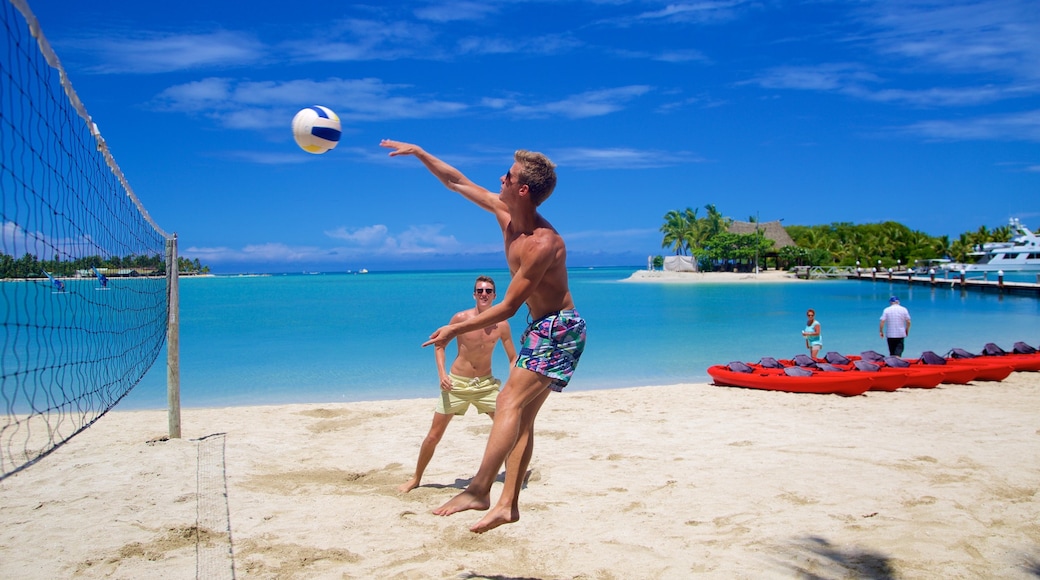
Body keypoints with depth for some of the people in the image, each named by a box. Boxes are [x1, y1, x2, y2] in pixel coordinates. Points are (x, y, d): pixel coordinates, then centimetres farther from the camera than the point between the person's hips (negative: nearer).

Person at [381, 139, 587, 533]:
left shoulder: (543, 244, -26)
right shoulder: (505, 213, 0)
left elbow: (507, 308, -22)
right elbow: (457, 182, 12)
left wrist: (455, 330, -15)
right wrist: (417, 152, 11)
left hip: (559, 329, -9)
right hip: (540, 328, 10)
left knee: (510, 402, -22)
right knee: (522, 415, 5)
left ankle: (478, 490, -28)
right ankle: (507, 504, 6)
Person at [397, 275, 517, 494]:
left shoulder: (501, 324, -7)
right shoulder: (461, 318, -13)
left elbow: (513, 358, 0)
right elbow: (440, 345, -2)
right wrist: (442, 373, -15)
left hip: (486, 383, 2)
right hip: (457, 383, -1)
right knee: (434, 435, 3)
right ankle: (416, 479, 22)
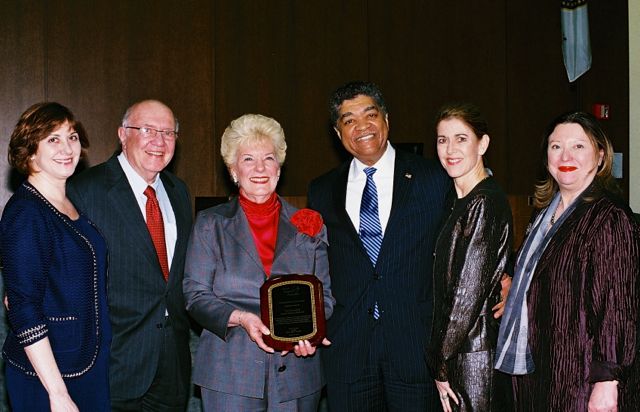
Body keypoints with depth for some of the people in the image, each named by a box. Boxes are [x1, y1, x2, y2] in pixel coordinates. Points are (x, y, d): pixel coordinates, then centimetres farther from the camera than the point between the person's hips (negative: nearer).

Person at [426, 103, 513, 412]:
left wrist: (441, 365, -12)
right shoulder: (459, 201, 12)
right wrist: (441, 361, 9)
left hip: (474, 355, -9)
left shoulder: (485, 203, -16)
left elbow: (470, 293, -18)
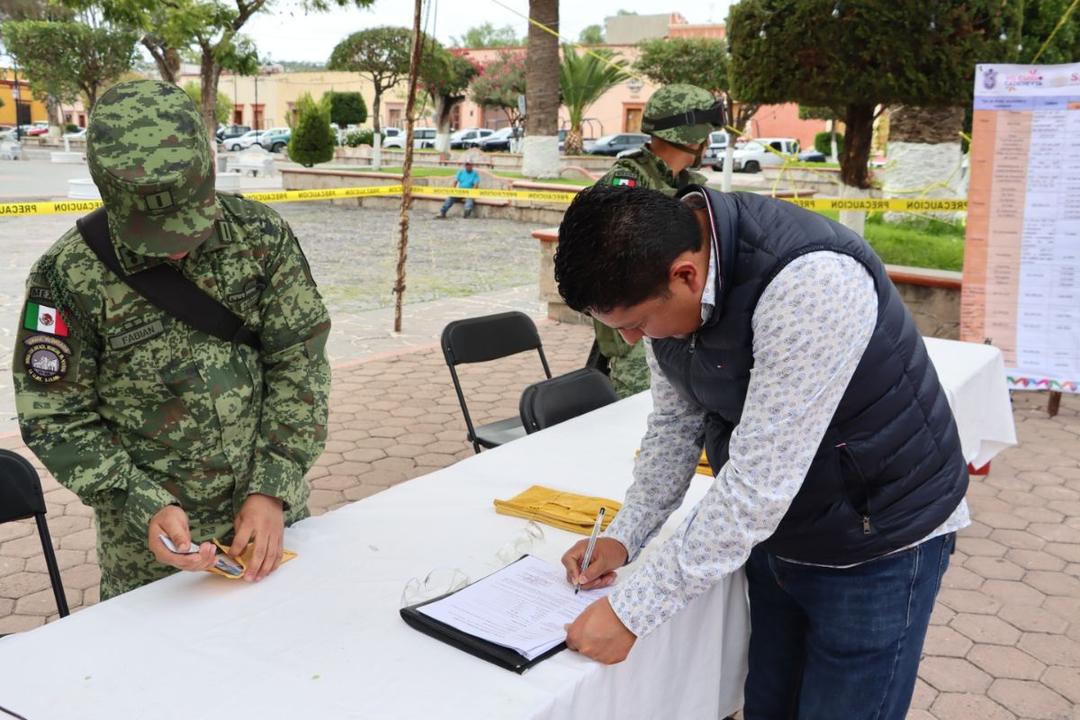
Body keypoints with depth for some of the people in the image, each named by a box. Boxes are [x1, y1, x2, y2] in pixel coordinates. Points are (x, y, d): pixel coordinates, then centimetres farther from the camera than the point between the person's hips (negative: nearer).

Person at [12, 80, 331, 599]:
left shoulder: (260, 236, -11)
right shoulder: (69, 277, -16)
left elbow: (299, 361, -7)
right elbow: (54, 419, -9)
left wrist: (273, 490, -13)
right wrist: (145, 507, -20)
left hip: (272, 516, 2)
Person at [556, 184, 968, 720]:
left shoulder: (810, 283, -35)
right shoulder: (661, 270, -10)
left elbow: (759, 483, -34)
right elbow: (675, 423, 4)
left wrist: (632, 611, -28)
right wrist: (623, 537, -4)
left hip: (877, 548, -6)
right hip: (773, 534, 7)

********

▶ [Task requirements]:
Copy out every entry above with each "centimetres" swapped for "centimeters" and all else left unchanged. Leave the pictures out.

▶ [The answer]:
Body keypoints with depth for some of the people in the image, each named by a box. Boxes are [x1, y1, x2, y2] in pixel coordinates. Points are (x, y, d): pixel coordinates, then centimeters farther from the camera than the point between the person's hips (negative: nearer).

Person at [381, 139, 587, 533]:
left shoulder: (543, 244, -26)
right shoulder: (505, 213, 0)
left elbow: (507, 308, -22)
right elbow: (457, 182, 12)
left wrist: (455, 330, -15)
right wrist: (417, 152, 11)
left hip: (559, 329, -9)
right hip: (540, 328, 10)
left knee: (510, 402, -22)
right knee: (522, 415, 5)
left ankle: (478, 490, -28)
right ankle: (507, 504, 6)
Person at [397, 275, 517, 494]:
left shoulder: (501, 324, -7)
right shoulder: (461, 318, -13)
left elbow: (513, 358, 0)
right elbow: (440, 345, -2)
right wrist: (442, 373, -15)
left hip: (486, 383, 2)
right hip: (457, 383, -1)
right knee: (434, 435, 3)
right ankle: (416, 479, 22)
Body keypoints with depth for some of the people in the image, each named by a box. Boxes are [x1, y1, x2, y2] in pixel coordinates. Points are (x, y, d): pixel coordinates, then centimeters farther from the camera than the point between the person's hips (negative: nearer).

Person at [426, 103, 513, 412]:
left wrist: (441, 365, -12)
right shoulder: (459, 201, 12)
right wrist: (441, 361, 9)
left hip: (474, 355, -9)
left shoulder: (485, 203, -16)
left elbow: (470, 293, -18)
Body keypoints with depth for some of the people in the image, each named by a box. Boxes are [x1, y1, x2, y2] in pixel coordinates. Points are (x, y, d): pixel coordinates, then centimeters farther from the camera than the point between the person's hips (negative: nearer).

Person at [12, 80, 331, 599]:
left shoulder: (260, 236, -11)
right shoulder: (69, 277, -16)
left elbow: (299, 361, -7)
right elbow: (54, 419, -9)
left wrist: (273, 490, -13)
right wrist: (145, 507, -20)
left hip: (272, 516, 2)
Person at [556, 184, 968, 720]:
left shoulder: (810, 283, -35)
right shoulder: (661, 270, -10)
left elbow: (759, 483, -34)
right elbow: (675, 423, 4)
left wrist: (632, 611, -28)
right wrist: (623, 537, -4)
left hip: (877, 548, -6)
right hip: (773, 534, 7)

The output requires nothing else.